I have a very small circle of friends in my life. A couple from high school that I consider to be my closest friends. Time cannot effect our love for each other. Then there are some I reconnected with on good ole' Facebook. I have met some great individuals throughout my career and see them as much as life permits. I have been blessed by being introduced to more amazing individuals that I have only known for a few short months but feel like I have known them forever. I cherish these individuals.
It took a few really shitty friendships in order for me to realize who I should keep in my life. I am a firm believer you take the good with the bad. Yet, there is limits to this philosophy. Since my revelation, so to speak, I am much happier. The drama in my life is greatly reduced and although I miss some of the individuals I distanced my self from, it was meant to be.
It has been said that one's life is influenced by the five people they interact with the most. So, if this is true, here are 5 types of individuals that you need to distance yourself from right now.
- The One-Upper - This person, no matter what is going on in your life, will one-up you. If your brother is in the hospital, her grandfather died (ten year ago...). You have been wanting and finely saved up enough to purchase that new tablet, she brags about her iPad. You decide to eat better and cut down your sodium intake by using sea salt. They order imported salt from some place you never hear of... These may seem like minor annoyances but believe me, it gets old real quick. When there are serious situations that arise in life, you don't need The One-Upper trying to devalue your experiences.
- The Poser - They know some stuff. Perhaps they know a little enough to be dangerous. You could literally be a rocket scientist and they will find someway to contradict what you have said. They usually wait until you are both with a larger group of people so they can show their smarts. Also known as dime store lawyers, bankers, and doctors. I had this friend who, if she could get away with it, would not admit if she didn't know something. She always bet on the fact that the person she was talking to was just a little less informed than her. This backfired when she was having a conversation with a mutual friend. Tired of her poser behavior, he made up some random place and asked if she knew what he was talking about. She said, "Of course I do." BUSTED
- The Socialite - They will make plans at a specific time and EVEN pick the place but make you wait for them. Sometimes 20 minutes, sometimes 2 hours - without letting you know they are running late. Their excuse? "It's not my fault, a girl needs to freshen her lipstick." They have to make that dramatic entrance. Their life is a whirlwind. They have their calenders jam packed and will schedule multiple events within the same evening. While this may be a fun friend to have in your early 20's, it isn't so much fun when you are headed into your late 40's. The Socialite doesn't care about anyone else's time but their's. If they don't get their way, drama is their middle name. After all, all the world's a stage and they are the lead character.

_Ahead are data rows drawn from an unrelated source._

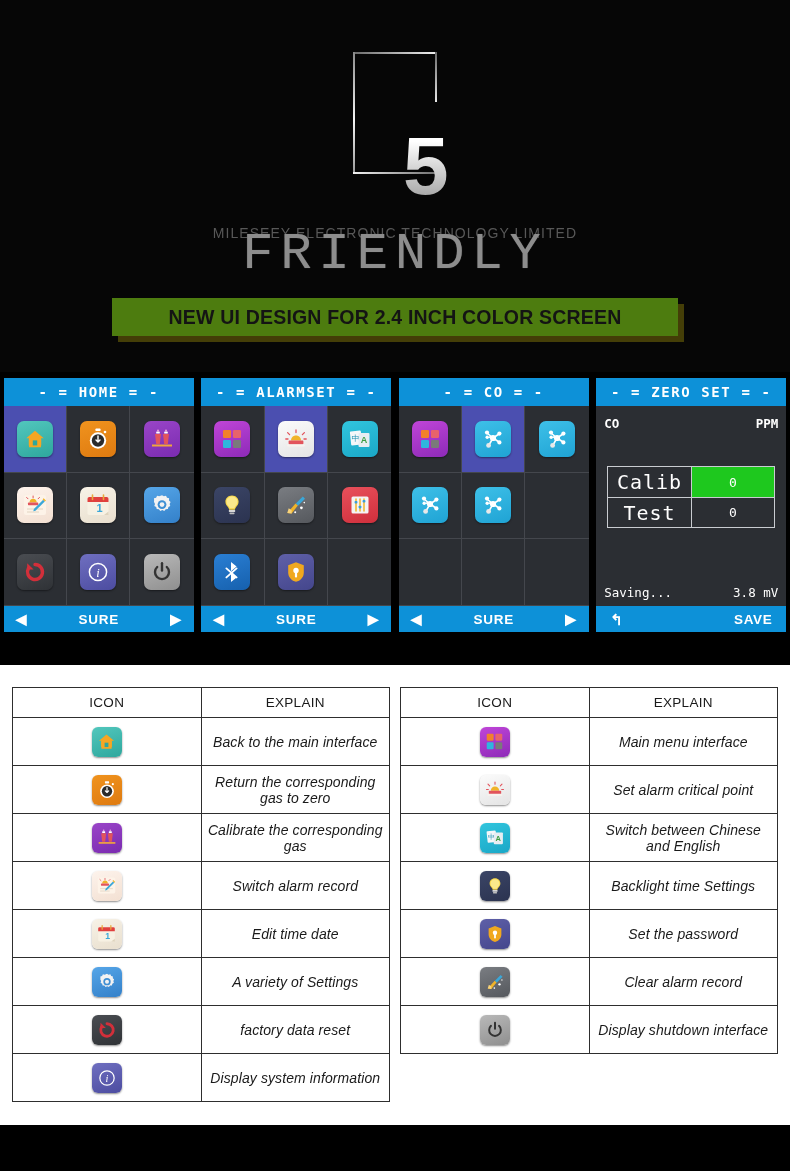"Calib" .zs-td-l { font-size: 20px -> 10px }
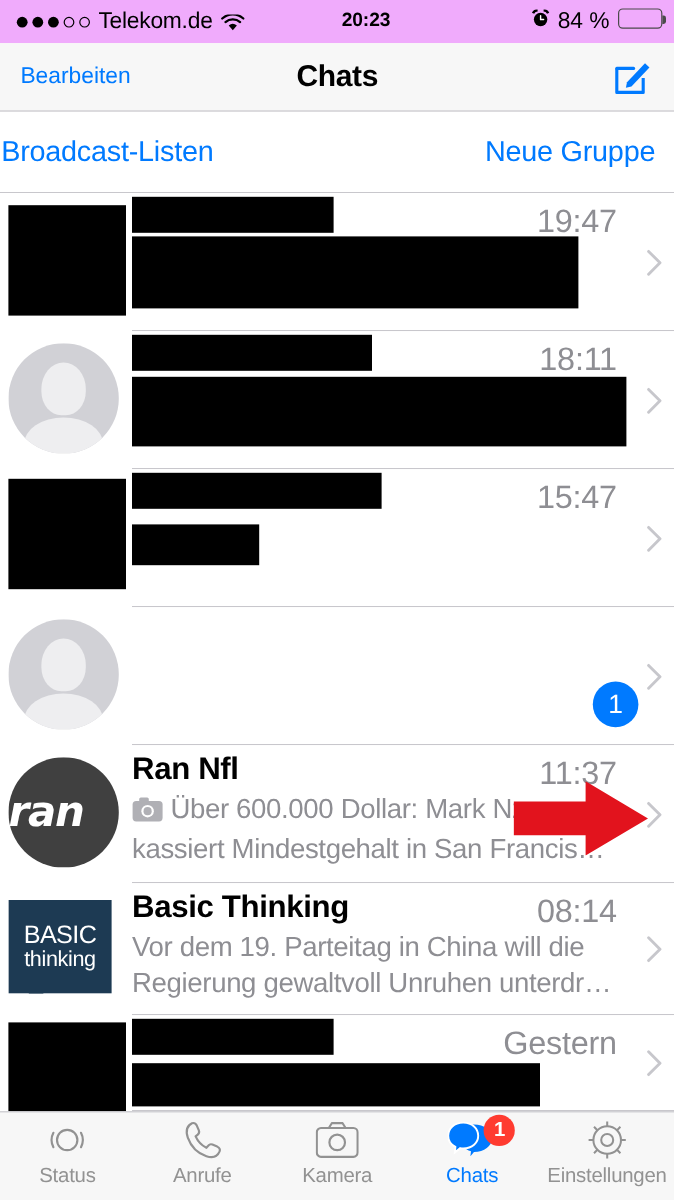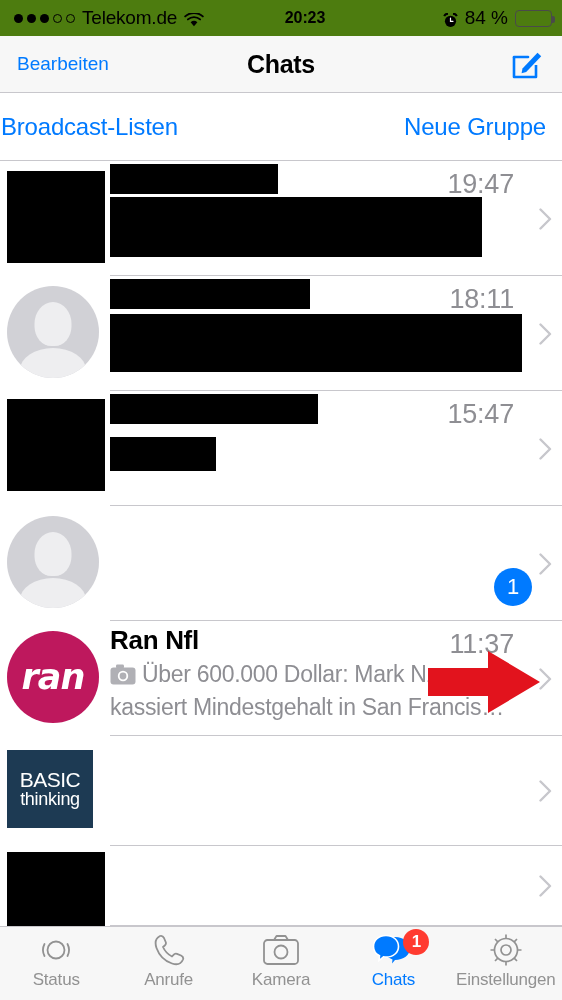"Telekom.de" .status-bar { background: #4d7c0f -> #f0abfc }
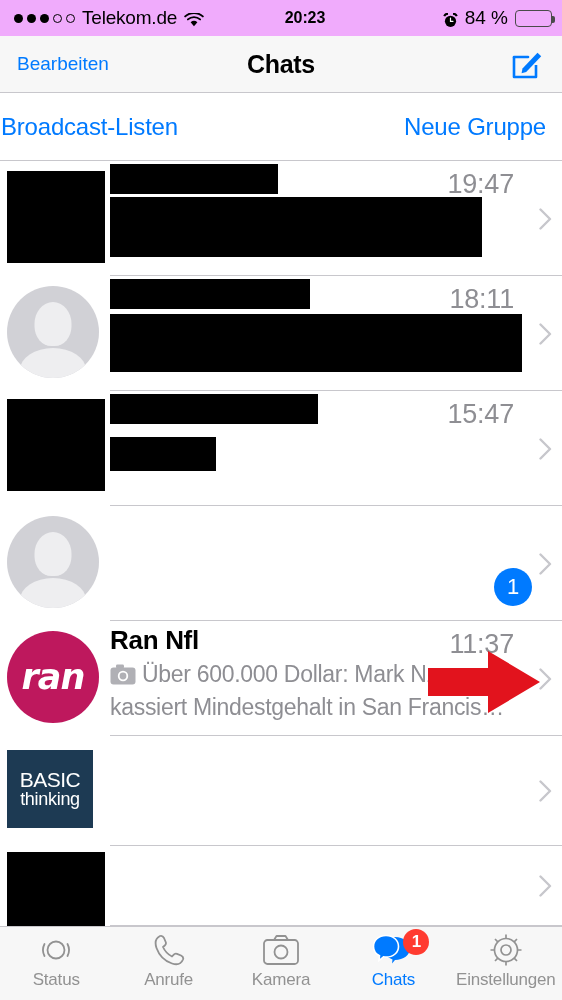"84 %" .sb-right { align-items: center -> none }
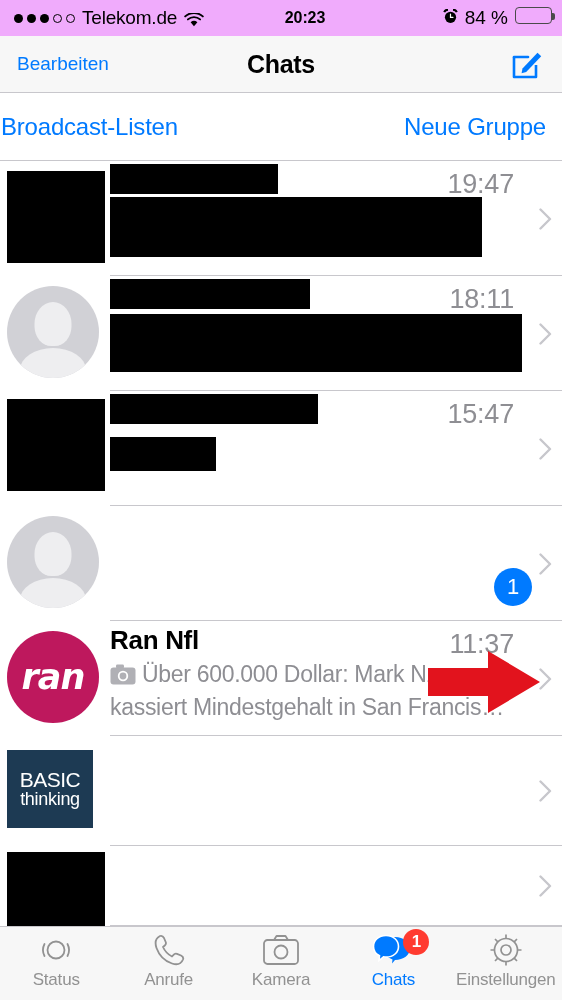"ran" .logo-ran { background: #be185d -> #404040; justify-content: center -> flex-start }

- The Competitor - Much worse than the One-Upper. The Competitor will flat out sleep with your boyfriend/girlfriend/husband/partner. If she doesn't do it while you are with them, she will hook up with them right after you two have separated. If you are both single, out on the town, and you get some attention? She will wait for you to go to the ladies room and hon in on the situation - all the while claiming to be your "wing woman". The Competitor has to have the attention, no matter what it is. If your book gets published and she dabbles with poetry, she will acknowledge your accomplishment with an ever so passive aggressive, snarky comment in the guise of a cheerleader routine.
- The Divider - The Divider is a little harder to detect. If they feel that you are closer to a mutual friend than they are, they will systematically start riffs in hopes that perceived close friendship is threatened. After all, they should be the only ones sharing inside jokes and being in the know of everything that is going on in that person's life, not you. The next thing you know, your friendship with that other person is strained and you have no idea why. These individuals tend to have a huge turnover in the "Bestie" department.
Life is too short to spend with those that do not add value to your life. I'm not saying keep people around for what you can get from them otherwise you would be no better than any of those listed above. Just surround yourself with quality people. Those who genuinely care about others.
Needless to say, I have learned a lot from these people. I have learned what I do not want in a friend.
What have you learned when dealing with difficult friends?